19428 Because something does exist, there must be a drive in possible things towards existence [Leibniz]
     Full Idea: From the very fact that something exists rather than nothing, we recognise that there is in possible things, that is, in the very possibility or essence, a certain exigent need of existence, and, so to speak, some claim to existence.
     From: Gottfried Leibniz (On the Ultimate Origination of Things [1697], p.347)
     A reaction: I love the fact that Leibniz tried to explain why there is something rather than nothing. Bede Rundle and Dale Jacquette are similar heroes.

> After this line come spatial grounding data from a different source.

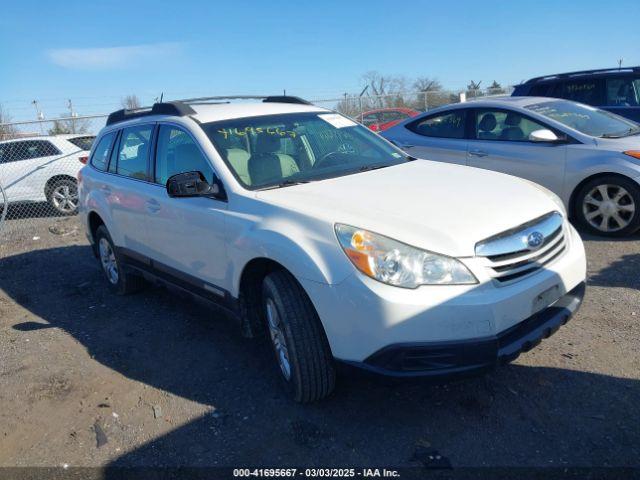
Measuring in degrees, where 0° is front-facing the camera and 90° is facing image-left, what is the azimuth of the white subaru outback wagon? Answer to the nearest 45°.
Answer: approximately 315°

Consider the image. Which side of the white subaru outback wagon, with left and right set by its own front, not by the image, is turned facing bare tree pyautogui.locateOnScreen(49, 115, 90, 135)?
back

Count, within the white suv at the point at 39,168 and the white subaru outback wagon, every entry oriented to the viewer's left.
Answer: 1

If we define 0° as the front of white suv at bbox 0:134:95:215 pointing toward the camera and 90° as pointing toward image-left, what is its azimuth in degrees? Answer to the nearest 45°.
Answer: approximately 90°

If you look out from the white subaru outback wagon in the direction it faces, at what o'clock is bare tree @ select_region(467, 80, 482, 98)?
The bare tree is roughly at 8 o'clock from the white subaru outback wagon.

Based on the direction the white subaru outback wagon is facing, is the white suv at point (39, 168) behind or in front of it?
behind

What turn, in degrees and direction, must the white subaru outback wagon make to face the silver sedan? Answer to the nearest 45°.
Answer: approximately 90° to its left

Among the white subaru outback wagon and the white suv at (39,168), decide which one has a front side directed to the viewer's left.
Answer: the white suv

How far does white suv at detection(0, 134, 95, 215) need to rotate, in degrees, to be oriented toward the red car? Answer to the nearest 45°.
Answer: approximately 180°

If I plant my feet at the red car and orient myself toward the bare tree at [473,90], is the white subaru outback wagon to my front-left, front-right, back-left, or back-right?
back-right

As Leibniz tells us, contradictions have no claim to existence, but non-contradictions do.
10. Modality / A. Necessity / 7. Natural Necessity
5047 The world is physically necessary, as its contrary would imply imperfection or moral absurdity [Leibniz]

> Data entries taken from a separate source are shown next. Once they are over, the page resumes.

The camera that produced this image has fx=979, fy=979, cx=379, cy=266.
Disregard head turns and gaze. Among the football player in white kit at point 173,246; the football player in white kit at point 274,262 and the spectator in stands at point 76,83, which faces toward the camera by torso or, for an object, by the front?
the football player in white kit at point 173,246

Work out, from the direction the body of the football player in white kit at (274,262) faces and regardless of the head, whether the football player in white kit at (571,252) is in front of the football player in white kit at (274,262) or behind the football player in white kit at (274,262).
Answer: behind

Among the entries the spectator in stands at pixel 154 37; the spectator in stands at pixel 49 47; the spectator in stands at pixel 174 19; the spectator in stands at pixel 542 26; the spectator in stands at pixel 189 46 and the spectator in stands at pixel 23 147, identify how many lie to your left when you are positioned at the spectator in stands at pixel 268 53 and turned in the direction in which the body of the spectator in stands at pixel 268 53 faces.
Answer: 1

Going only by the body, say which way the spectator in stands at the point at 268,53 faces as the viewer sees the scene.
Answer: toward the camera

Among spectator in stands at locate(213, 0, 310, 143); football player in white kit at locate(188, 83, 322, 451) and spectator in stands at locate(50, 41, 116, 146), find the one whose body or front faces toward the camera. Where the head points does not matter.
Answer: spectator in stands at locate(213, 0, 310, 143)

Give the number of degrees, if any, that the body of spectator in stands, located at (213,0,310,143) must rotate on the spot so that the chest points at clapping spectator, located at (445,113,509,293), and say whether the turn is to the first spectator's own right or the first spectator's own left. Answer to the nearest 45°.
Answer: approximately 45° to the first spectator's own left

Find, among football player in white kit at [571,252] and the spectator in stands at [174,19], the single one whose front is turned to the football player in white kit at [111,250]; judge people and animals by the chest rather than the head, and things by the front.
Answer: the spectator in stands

     Full Idea: Although the world is not metaphysically necessary, such that its contrary would imply a contradiction or logical absurdity, it is necessary physically, that is, determined in such a way that its contrary would imply imperfection or moral absurdity.
     From: Gottfried Leibniz (On the Ultimate Origination of Things [1697], p.139)
     A reaction: How does Leibniz know things like this? The distinction between 'metaphysical' necessity and 'natural' (what he calls 'physical') necessity is a key idea. But natural necessity is controversial. See 'Essentialism'.
18. Thought / B. Mechanics of Thought / 5. Mental Files
16369 There is a single file per object, memorised, reactivated, consolidated and expanded [Papineau, by Recanati]
     Full Idea: For Papineau there is just one file, which is initialised on the first encounter with the object, stored in memory, reactivated on further encounters, and consolidated with familiarity. Accumulation of information shows it is the same file.
     From: report of David Papineau (Phenomenal and Perceptual Concepts [2006]) by François Recanati - Mental Files 7.2
     A reaction: Recanati attempts to refute this view, defending a more complex taxonomy of files. I'm sympathetic to Papineau, as distinct shift in file type doesn't sound very plausible. Simplicity suggests Papineau as a better starting-point.
20. Action / C. Motives for Action / 3. Acting on Reason / a. Practical reason
19343 We follow the practical rule which always seeks maximum effect for minimum cost [Leibniz]
     Full Idea: In practical affairs one always follows the decision rule in accordance with which one ought to seek the maximum or the minimum: namely, one prefers the maximum effect at the minimum cost, so to speak.
     From: Gottfried Leibniz (On the Ultimate Origination of Things [1697], p.150)
     A reaction: Animals probably do that too, and even water sort of obeys the rule when it runs downhill.
26. Natural Theory / A. Speculations on Nature / 1. Nature
19429 The principle of determination in things obtains the greatest effect with the least effort [Leibniz]
     Full Idea: There is always in things a principle of determination which is based on consideration of maximum and minimum, such that the greatest effect is obtained with the least, so to speak, expenditure.
     From: Gottfried Leibniz (On the Ultimate Origination of Things [1697], p.347)
     A reaction: This is obvious in human endeavours. Leibniz applied it to physics, producing a principle that shortest paths are always employed. It has a different formal name in modern physics, I think. He says if you make an unrestricted triangle, it is equilateral.